Tech industry leaders don't call Matloff a Luddite, but neither do they consider him to be helping their cause -- or correct in his reasoning.

Matloff's proclamations about abuse in the guest worker program only "perpetuate the myths surrounding the H-1B visa program," wrote George Scalise, president of the Semiconductor Industry Association, in a September letter to the editor of the Washington Post.

Harris Miller, president of the Information Technology Association of America, says Matloff's 1998 predictions of gloom and doom for domestic workers haven't panned out. Just look at unemployment, says Miller. In 1999, 2.3 percent of programmers were unemployed, well below the nationwide unemployment rate of 4.2 percent -- itself an extremely small figure historically.

"He's obviously a very good computer science professor," Miller says. "But on this issue he's just flat wrong."

Matloff has evidence suggesting that unemployment figures don't capture older techies who've been forced out of the field. But being asked to address Miller's charge elicits more than just the facts. During an interview at a Chinese restaurant in Oakland, Calif., Matloff's voice rises when he considers Miller and other industry spokesmen.

"Lobbyists are paid to be sharks," he says.
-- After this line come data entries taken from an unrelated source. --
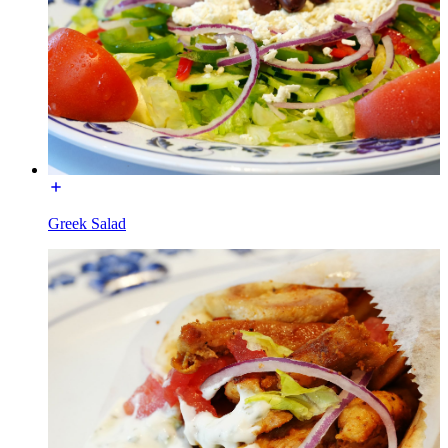
Greek Salad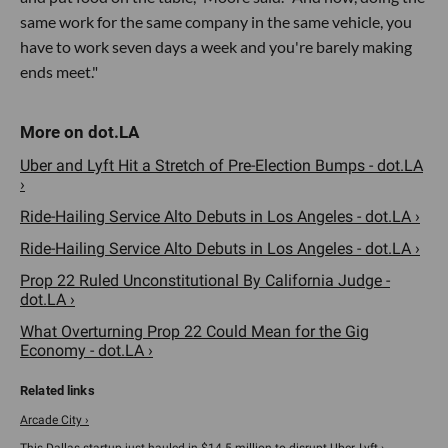
same work for the same company in the same vehicle, you
have to work seven days a week and you're barely making
ends meet."
Uber and Lyft Hit a Stretch of Pre-Election Bumps - dot.LA
›
Ride-Hailing Service Alto Debuts in Los Angeles - dot.LA ›
Ride-Hailing Service Alto Debuts in Los Angeles - dot.LA ›
Prop 22 Ruled Unconstitutional By California Judge -
dot.LA ›
What Overturning Prop 22 Could Mean for the Gig
Economy - dot.LA ›
Arcade City ›
This Dallas startup just hauled in $14.5 million to disrupt Uber, Lyft ›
It's a rare angry moment during the dim sum lunch. For the most part, Matloff is soft-spoken as he speaks with me and orders dishes in fluent Chinese. His mild-mannered temperament, along with his small, wiry frame and thick glasses, fits the stereotype of a computer nerd perfectly.

Only there's a big difference between him and most coders, he says.

"Programmers tend to be reserved people," observes Matloff, "not types who would write to their representatives, let alone carry a picket sign."

Matloff's activism on the H-1B issue is part of a broader social justice streak. He's long been interested in ethnic minority issues, and served a stint as head of UC-Davis' affirmative action program. Matloff married a Chinese woman who eventually became a U.S. citizen, and he used his e-mail network to spread awareness of the Wen Ho Lee case.

Matloff's concern for the underdog comes packaged with a hungry, disciplined mind. He taught himself both Cantonese and Mandarin as an adult by listening to the radio and bugging friends for help. He also taught himself how to program computers. His Ph.D. from UCLA is in theoretical math.

It's not surprising, then, that Matloff has developed an impressive lay expertise on the subjects of age discrimination and the H-1B visa. One sign of the volume of his knowledge: The testimony he gave to Congress and that he continually updates has grown to 110 pages.

Labor unions, engineer associations and other critics have opposed the H-1B program. But Matloff has been central, says Mark Krikorian, executive director of the Center for Immigration Studies, a nonpartisan Washington think tank.

And although the H-1B expansion passed overwhelmingly, Matloff's efforts kept the measure from being worse, Krikorian says. In particular, Matloff's credibility and activism helped kill an exemption for foreign graduate students at U.S. universities -- a feature that could have allowed an additional 100,000 or more H-1B workers annually, Krikorian says.

"He can't be pigeonholed as a gadfly," Krikorian says. "He knows more about this than just about anybody. He's intimately familiar with the personal, professional and academic aspects of the issue. And you can't write him off as a nut."